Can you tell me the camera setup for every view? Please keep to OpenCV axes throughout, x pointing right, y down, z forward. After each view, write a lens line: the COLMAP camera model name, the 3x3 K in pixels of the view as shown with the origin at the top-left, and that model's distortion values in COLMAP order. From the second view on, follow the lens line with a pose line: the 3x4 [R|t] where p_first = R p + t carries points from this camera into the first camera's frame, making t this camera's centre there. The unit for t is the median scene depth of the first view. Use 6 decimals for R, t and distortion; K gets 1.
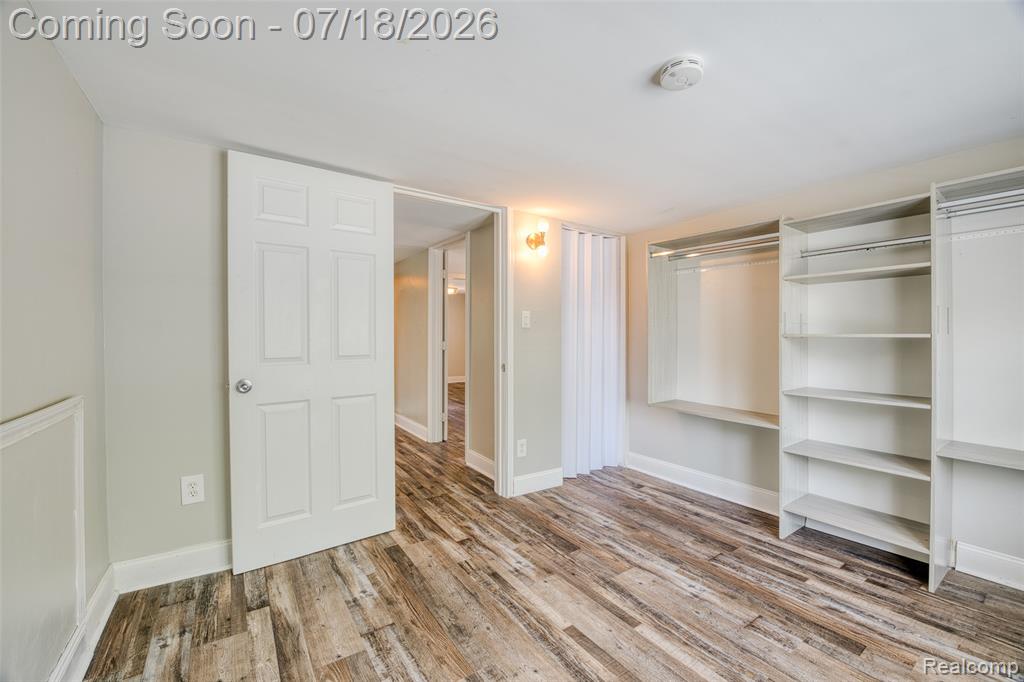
lens RADIAL K [[417.7, 0, 501.4], [0, 417.7, 344.9], [0, 0, 1]] dist [-0.020936, 0.000347]
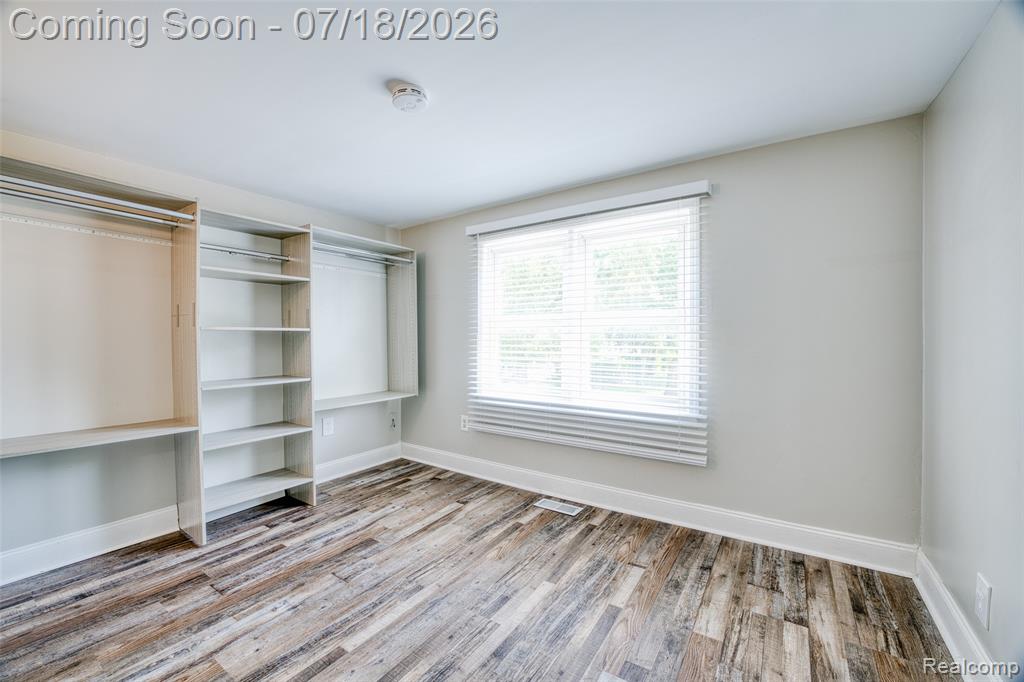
lens RADIAL K [[417.7, 0, 501.4], [0, 417.7, 344.9], [0, 0, 1]] dist [-0.020936, 0.000347]
pose [[-0.369285, -0.023326, 0.929024, -0.485767], [0.019758, 0.999262, 0.032943, -0.004080], [-0.929106, 0.030521, -0.368551, 0.783288]]
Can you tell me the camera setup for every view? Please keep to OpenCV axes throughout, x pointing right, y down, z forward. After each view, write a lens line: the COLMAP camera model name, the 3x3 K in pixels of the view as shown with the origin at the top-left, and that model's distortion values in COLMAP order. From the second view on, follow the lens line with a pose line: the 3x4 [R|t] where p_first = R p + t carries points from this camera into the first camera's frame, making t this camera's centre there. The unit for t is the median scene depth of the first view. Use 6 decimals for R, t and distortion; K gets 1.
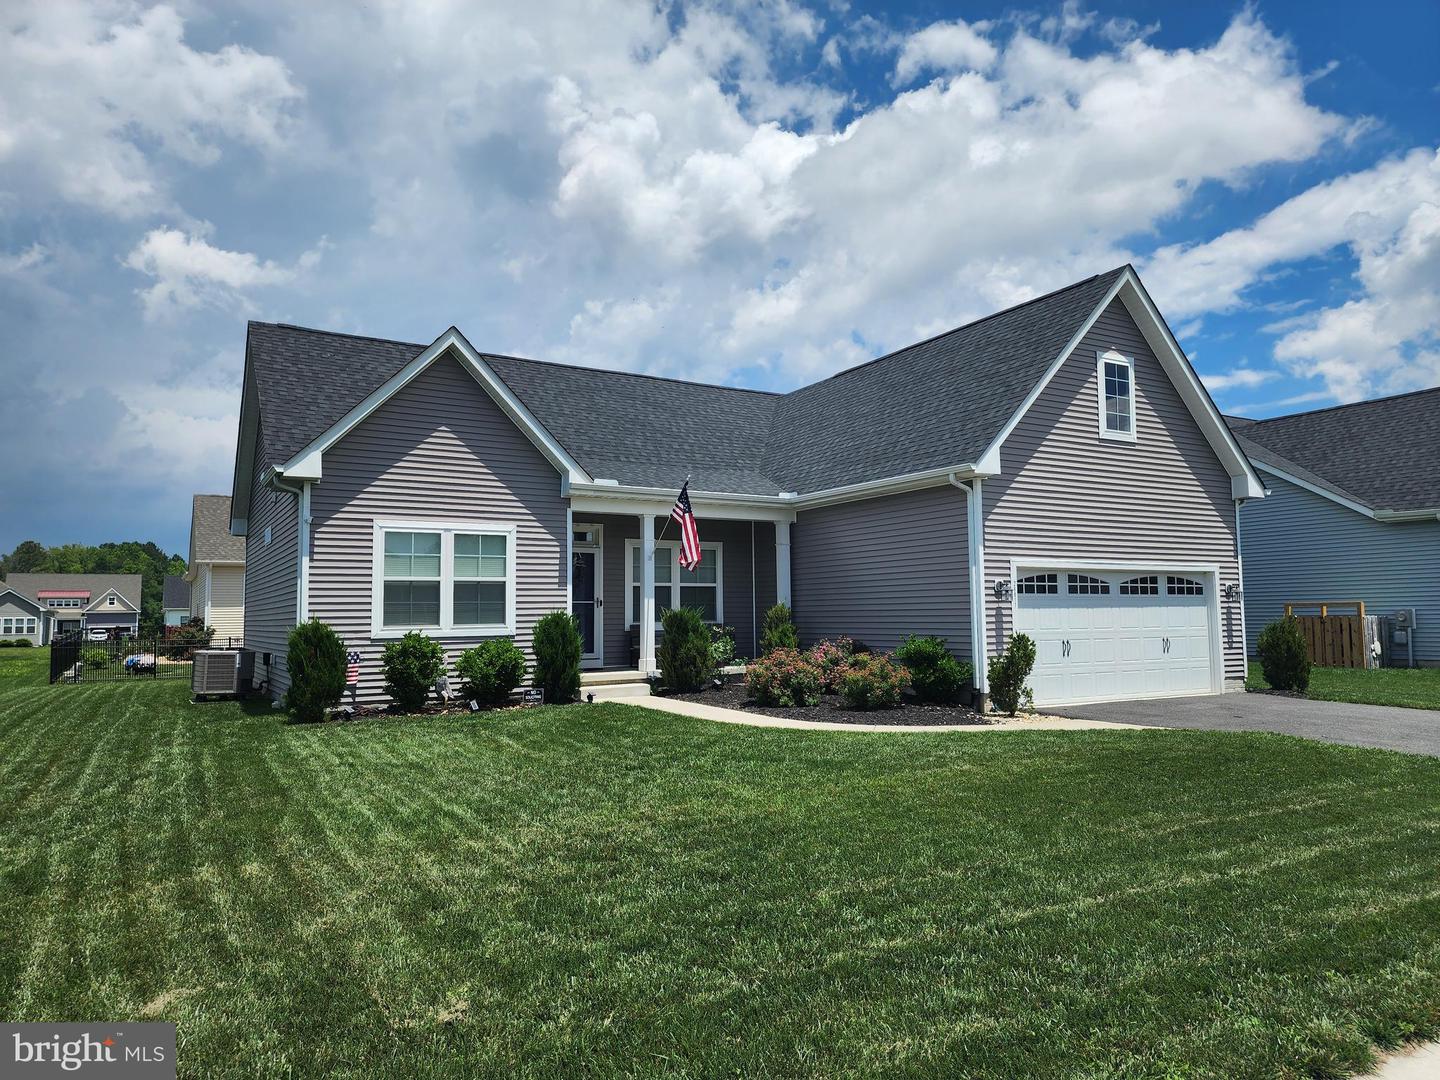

WORK TASK: Excluding the pictures, output every entry above without alteration.

SOLVED PROBLEM:
Can you tell me the camera setup for every view? Please keep to OpenCV axes throughout, x pointing right, y down, z forward. After each view, write a lens line: the COLMAP camera model name, the 3x3 K in pixels of the view as shown with the origin at the top-left, and that model's distortion values in COLMAP order. From the second view on, follow the lens line with a pose line: the 3x4 [R|t] where p_first = R p + t carries points from this camera into the first camera's frame, making t this camera's centre there. The unit for t is the median scene depth of the first view. Use 6 decimals for R, t and distortion; K gets 1.
lens RADIAL K [[417.7, 0, 501.4], [0, 417.7, 344.9], [0, 0, 1]] dist [-0.020936, 0.000347]
lens RADIAL K [[417.7, 0, 501.4], [0, 417.7, 344.9], [0, 0, 1]] dist [-0.020936, 0.000347]
pose [[-0.369285, -0.023326, 0.929024, -0.485767], [0.019758, 0.999262, 0.032943, -0.004080], [-0.929106, 0.030521, -0.368551, 0.783288]]
Can you tell me the camera setup for every view? Please keep to OpenCV axes throughout, x pointing right, y down, z forward. After each view, write a lens line: the COLMAP camera model name, the 3x3 K in pixels of the view as shown with the origin at the top-left, and that model's distortion values in COLMAP order. From the second view on, follow the lens line with a pose line: the 3x4 [R|t] where p_first = R p + t carries points from this camera into the first camera's frame, making t this camera's centre there. The unit for t is the median scene depth of the first view. Use 6 decimals for R, t and distortion; K gets 1.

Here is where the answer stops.